The Australian sharemarket closed the financial year essentially unchanged on Monday, as gains in the big banks were offset by a slide in miners following softer copper and gold prices. The ASX 200 finished near 8,824, with traders also looking ahead to the release of minutes from the Reserve Bank of Australia's June meeting for clues on the future path of interest rates.
Banks Lead, Miners Lag
The divergence under the hood was stark. The financials sector climbed 0.8%, led by Commonwealth Bank of Australia, which rose 1%, and Westpac, which added 1.2%. On the other side, miners fell as weaker commodity prices weighed on Rio Tinto and gold producers. This split highlights a familiar tug-of-war in Australia's benchmark index, which is heavily weighted toward both banks and resources.
The broader market's flat finish reflects the tension between these two sectors. When commodity prices soften, mining stocks drag the index down, but bank gains can provide a counterbalance. For everyday investors, this means the ASX 200's performance often depends on which sector is winning on any given day.
RBA Minutes in Focus
The bigger question for the market is monetary policy. Investors are waiting for the RBA's June meeting minutes, which are due for release this week. The central bank has raised rates three times this year in an effort to cool inflation, and the minutes could provide insight into whether more hikes are coming.
Minutes matter because they can shift expectations for the peak cash rate and how long it stays elevated. That, in turn, affects borrowing costs, company profits, and what investors are willing to pay for stocks. Banks are particularly sensitive to this. Higher rates can boost net interest margins—the difference between what banks earn on loans and what they pay on deposits—at least early in a hiking cycle. But a more hawkish tone can also slow credit growth and raise the risk of late payments and loan losses, which can cap how far bank shares can run.
This dynamic is playing out against a broader backdrop of global uncertainty. Similar themes are visible in other markets, as seen in European stocks flat as tech gains offset by construction slide; ECB Sintra in focus.
What It Means for Investors
For investors, the key takeaway is that the ASX 200's flat finish masks significant sector-level moves. The bank-heavy nature of the Australian market means that even a small change in the expected rate path can move the whole benchmark. If the RBA minutes signal a "higher for longer" stance, investors may pencil in stronger near-term bank earnings as loan rates reset faster than deposit costs. But the same signal can also heighten worries about slower mortgage demand and higher arrears, which tends to drag on valuations.
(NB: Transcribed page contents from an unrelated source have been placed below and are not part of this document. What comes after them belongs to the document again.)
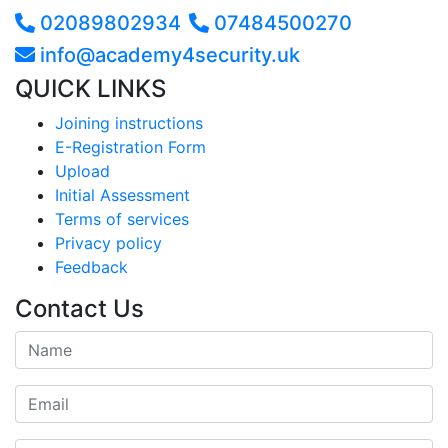
02089802934
07484500270
info@academy4security.uk
QUICK LINKS
Joining instructions
E-Registration Form
Upload
Initial Assessment
Terms of services
Privacy policy
Feedback
Contact Us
That's why the next leg for the financials sector—even after CBA's 1% gain and Westpac's 1.2% rise—can hinge on the tone of a few paragraphs from the RBA. For everyday investors, this means staying attuned to central bank communication, as it can directly impact the value of their holdings.
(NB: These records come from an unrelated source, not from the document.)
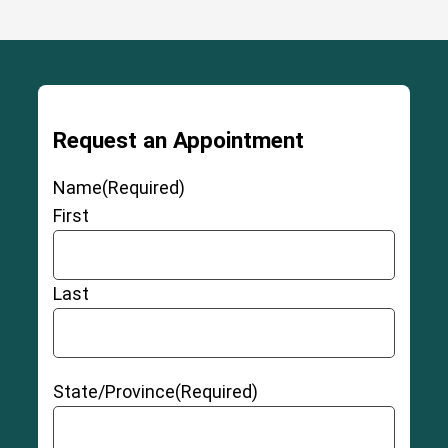
Request an Appointment
Name
(Required)
First
Last
State/Province
(Required)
Commodity prices also remain a wild card. Copper and gold have softened recently, weighing on miners. This is part of a broader trend, with aluminum prices hitting a four-month low as Strait of Hormuz tensions ease, and oil rising to $69.96, with energy ETFs split as WTI gains and natural gas slips. These moves can ripple through the Australian market, given the country's reliance on resource exports.
The Bottom Line
The ASX 200's flat finish to the financial year is a reminder that Australia's market is often a tug-of-war between banks and resources. For now, the RBA minutes are the next big catalyst. Investors should watch for any shift in language that could signal a change in the rate outlook, as that will likely determine whether the index can break out of its current range or remain stuck in a holding pattern.